RIYADH: Saudi Arabia has signed a deal to invest up to $10 billion in oil-producing rival Russia, Andrey Ostroukh reports. The money is aimed at the agriculture, medicine, logistics, retail and real estate sectors, and it represents Russian efforts to replace Western funding hit by sanctions.
The money will come from Saudi Arabia’s sovereign-wealth fund, the Public Investment Fund. The Russian Direct Investment Fund also signed an agreement with the Saudi Arabian General Investment Authority, another Saudi Arabian sovereign-wealth fund, under which the two sides would seek mutual investment opportunities in Saudi Arabia and other Middle East countries.
TerraForm Power Inc. agreed to purchase a majority stake in a portfolio of wind farms in the U.S. and Canada from Invenergy Wind LLC in transactions valued at a combined $2 billion, Tess Stynes reports. TerraForm, created last year by a spinoff of SunEdison Inc.’s clean-power assets, expects to take net ownership of 460 megawatts of wind power plants. An additional 470 megawatts of wind power plants will be acquired by a warehouse facility sponsored by SunEdison and third-party equity investors, with the assets being dropped down to TerraForm later.
TerraForm sells power to utilities or other companies under long-term contracts and the assets in the deals include seven contracted wind farms. SunEdison and other renewable-energy developers such as NextEra Energy Inc. and NRG Energy Inc. have spun off groups of power plants, solar farms and wind farms into new companies such as TerraForm.
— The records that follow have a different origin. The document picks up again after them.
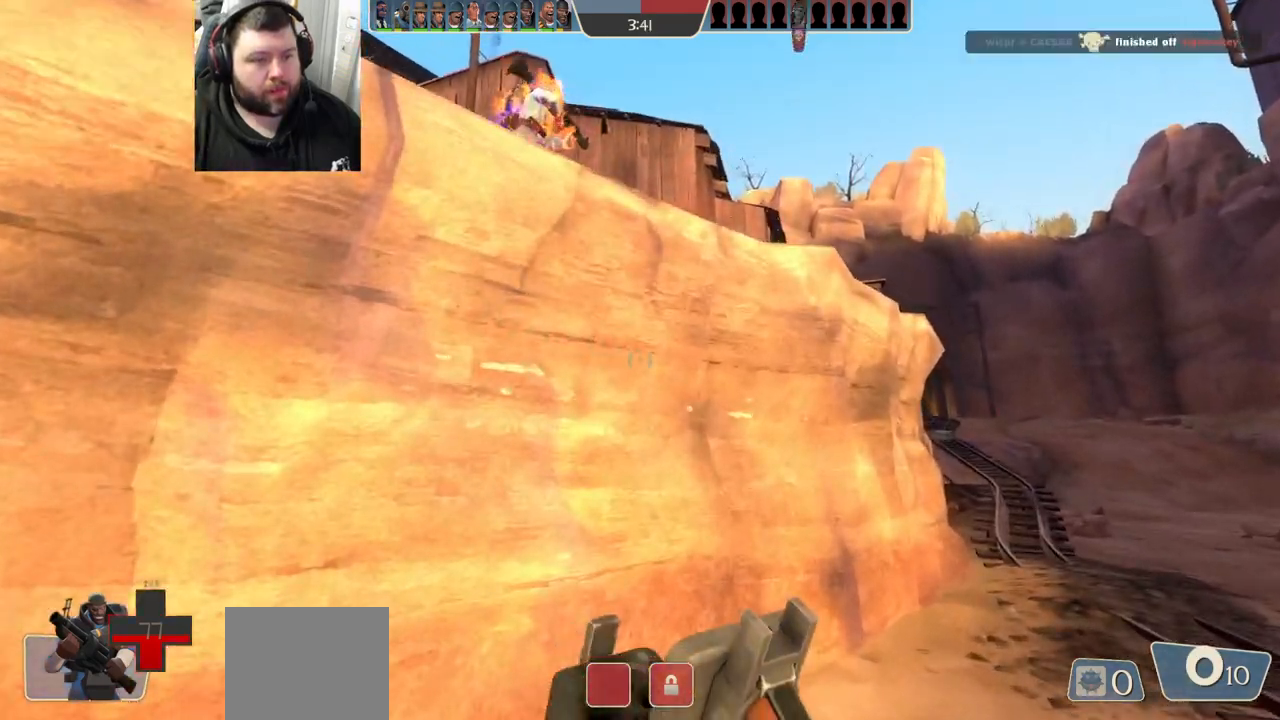
{"buttons": [], "left_stick": "up-right", "right_stick": "center", "events": []}
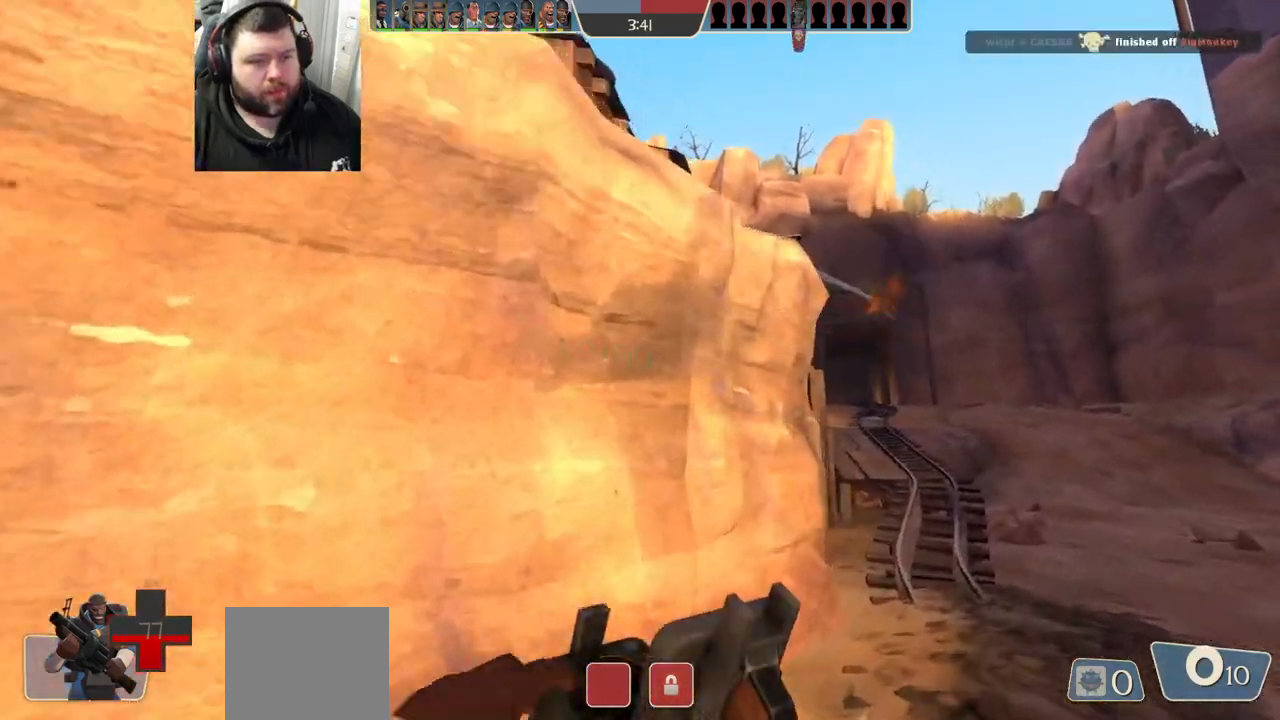
{"buttons": [], "left_stick": "up-right", "right_stick": "center", "events": []}
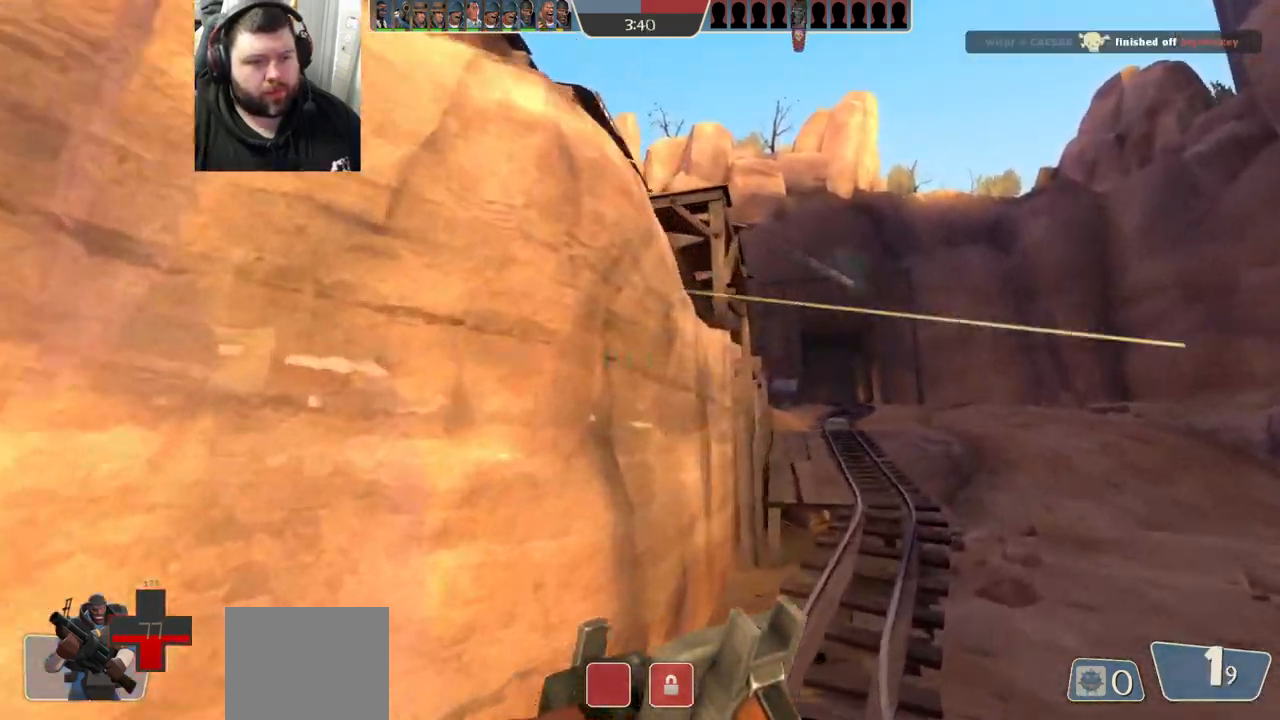
{"buttons": [], "left_stick": "up-right", "right_stick": "center", "events": []}
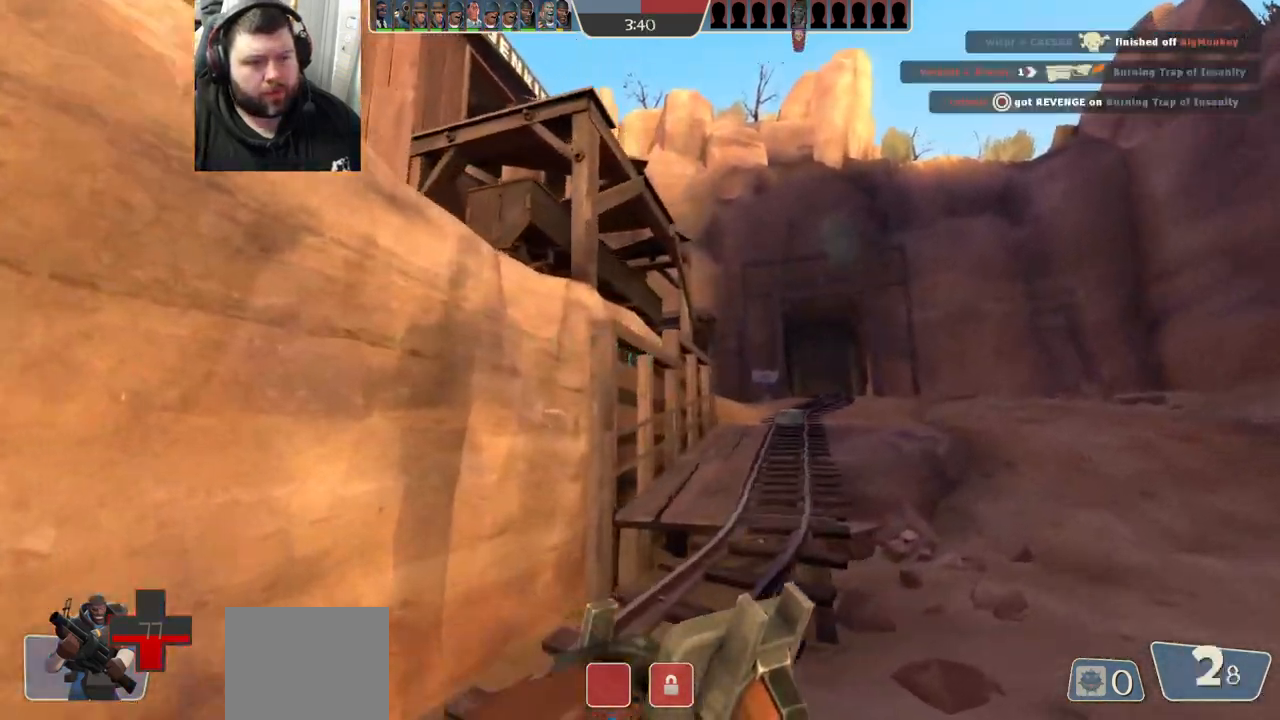
{"buttons": [], "left_stick": "up-right", "right_stick": "center", "events": []}
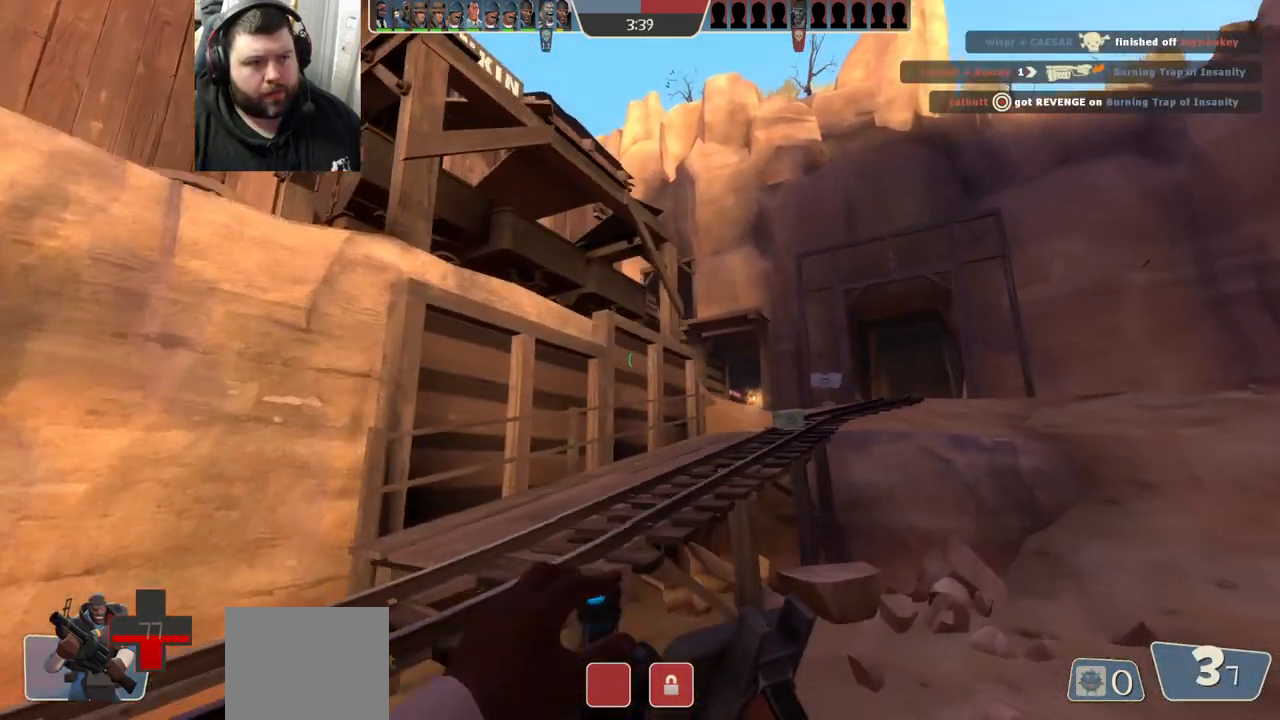
{"buttons": [], "left_stick": "up-right", "right_stick": "center", "events": []}
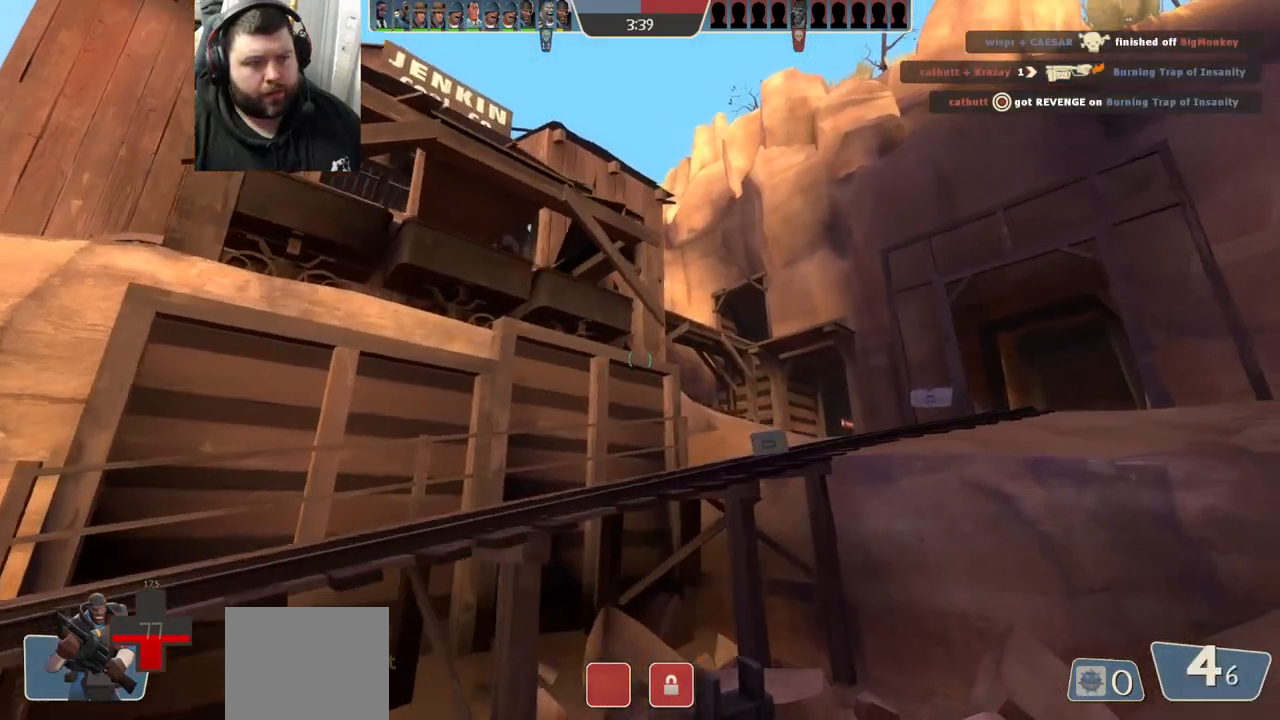
{"buttons": [], "left_stick": "up-right", "right_stick": "center", "events": []}
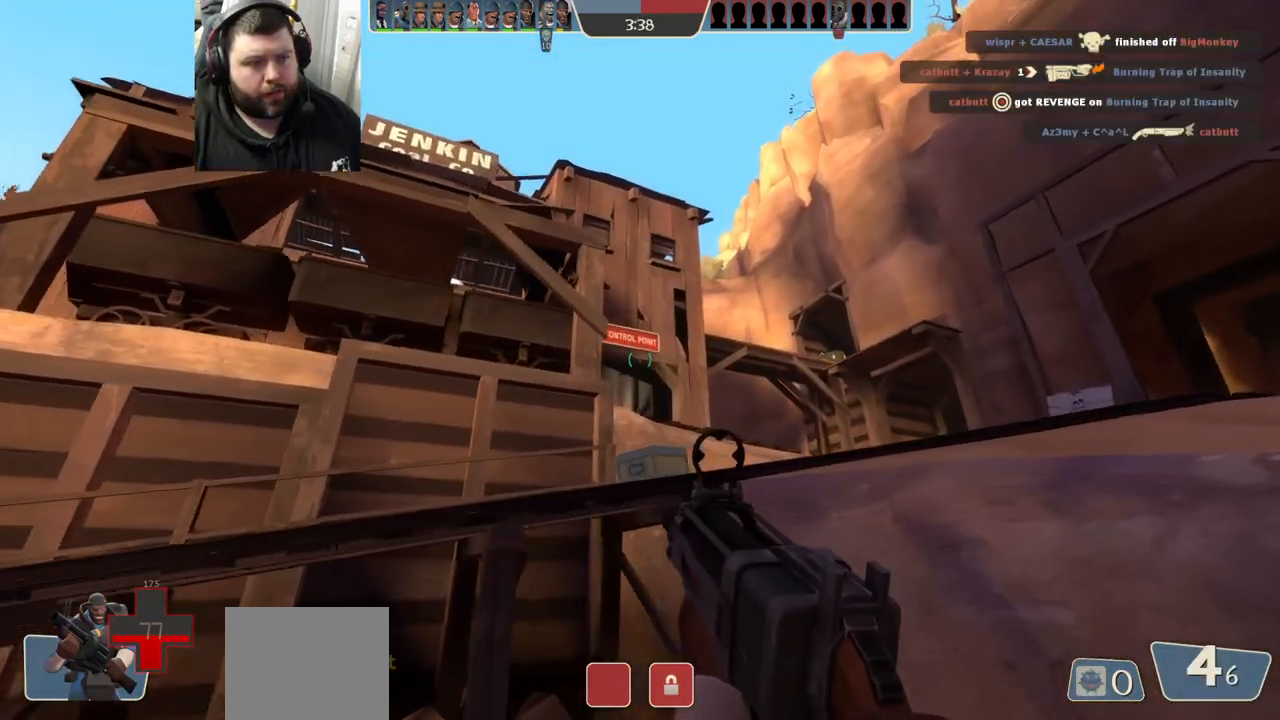
{"buttons": [], "left_stick": "right", "right_stick": "center", "events": [[400, "left_stick", "right"]]}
Meanwhile, the burst of investors in India’s ambitious project to increase solar power capacity may be a new gold rush, Saritha Rai writes for Forbes.
Hong Kong commodities trader Noble Group Ltd. will launch an independent review into its accounting after it faced heavy criticism from research firms that accused it of accounting irregularities, Jake Maxwell Watts reports.
Noble’s share price has fallen more than 40% since a report criticizing its accounting was published in mid-February. Abheek Bhattacharya writes that a second stamp of approval would be good, but it would be even better if investors had enough information to rid them of their doubts on their own.
Crude oil prices rose in European trade on Tuesday, clawing back some ground after steep overnight declines, but the persistent glut in global markets is likely to keep prices under pressure.
The overnight selloff in oil prices was much sharper than in other commodities, almost rivaling the price decline in the aftermath of OPEC’s decision not to intervene in oil markets last year.
Nymex crude lost 7.7% on Monday, its largest one-day dollar and percentage decline since Feb. 4, while Brent crude lost 6.3%, its largest one-day dollar decline since Nov. 27, data showed.